The pastor of a big rural church asked me to preach about climate. He had read my article, “Grace, guilt and CO2.”
But between the invocation and the worship leader’s call for me to step up to the stout wooden pulpit, I fully considered ditching my notes. It was my first time at that church and the audience was much different than I had expected. Older. More orthodox.
I was quietly panicking.
I’m not great off the cuff, so I just trusted my notes. It went fine, I think. The one teenager there even thanked me.
• Lesson 1: Churches within Mennonite Church Canada vary widely, including a wealth of newcomers. Don’t make assumptions about the audience/readership. Get to know them.
That same Sunday we reconvened for afternoon discussion in the sanctuary followed by pizza in the fellowship hall. (Step aside casserole. . . .)
The turnout was impressive; the discussion was turbulent. I faced resistance from various people, most ardently from a farmer and former municipal leader whom I’ll call Bob.
I felt I responded graciously, but it was tiring, so I was happy to retire to the fellowship hall. I was not as happy that my wife Jennifer, ahead of me in the pizza line, went to sit at Bob’s table. It’s always easier to avoid conflict, but I could only follow.
Bob, whom I did not know previously, had a copy of the Germinating Conversations book by his plate. I knew why. The book is rooted in a series of interactions between large and small farmers, including myself, in Manitoba.

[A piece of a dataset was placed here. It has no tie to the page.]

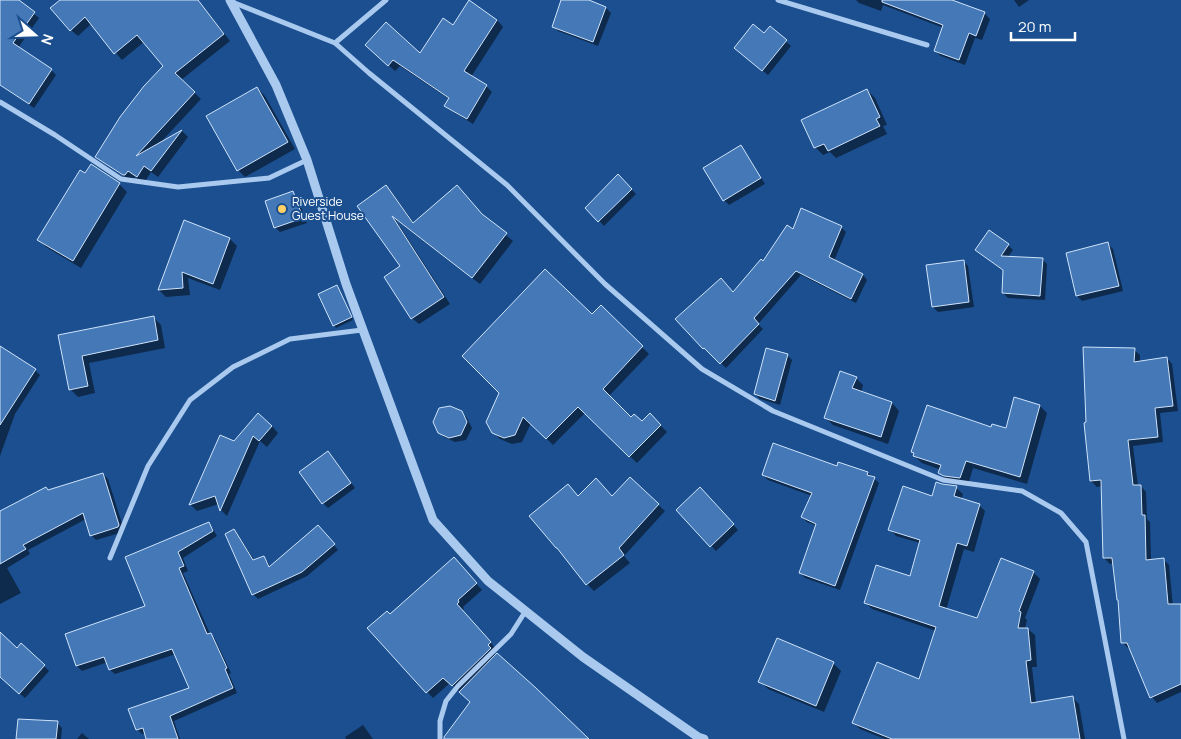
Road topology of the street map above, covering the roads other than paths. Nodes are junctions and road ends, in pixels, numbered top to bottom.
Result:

My contribution to the book—a raw critique of big farmers, which was reprinted in this magazine—drew the ire of the John Deere crowd. (John Deere is a popular brand of farm equipment.)
After not much small talk with Bob and his wife, he calmly said my piece in the book had made him “livid.” I calmly said I was interested in what specifically upset him.
The three of us talked frankly and respectfully. I pushed some points, but also confessed that my dad—a retired farmer and my go-to advisor on walking the line between challenging and unnecessarily antagonizing—had cringed when he read the piece.
Once we moved from pizza to apple crisp, Bob and his wife talked about how people used to have good debates in church. It used to be more acceptable to openly disagree. People were able to move on.
• Lesson 2: Talk through the tough stuff. Disagreement does not mean we are faulty Christians. It is awkward and uncomfortable, but also essential to life, community and spiritual growth. Jesus pretty much gravitated toward messy situations.
I once took a class at Menno Simons College called “Conflict as creative catalyst.” Great name, great class.
My goal is to make tension creative, leaning on the maxim: humility before purity.
And next time I cross paths with Bob, I’ll be happy to see him.
Back to the Q&A in the sanctuary. At one point the assistant pastor noted that none of the discussion had been about the spiritual dimensions of climate change, even though the last and longest point in my article—the basis for our discussion—was about love, grace and transformation. “The inner journey is the outer journey.”
• Lesson 3: It takes intentionality and courage to talk, or write, about the stuff that matters most: our deepest longings, fears, doubts, passions. It involves risk. It may not feel safe. It might even involve disagreement.
But in sharing the prayers of our hearts, we can come closer to a place of belonging with one another and with God. Contributing in a small way to that sense of belonging—which transcends difference—is my wish for this magazine.
Finally, as I start in the role of editor, I acknowledge with much gratitude Ginny Hostetler and many others before her and beside her who have laid the foundation on which we continue to build.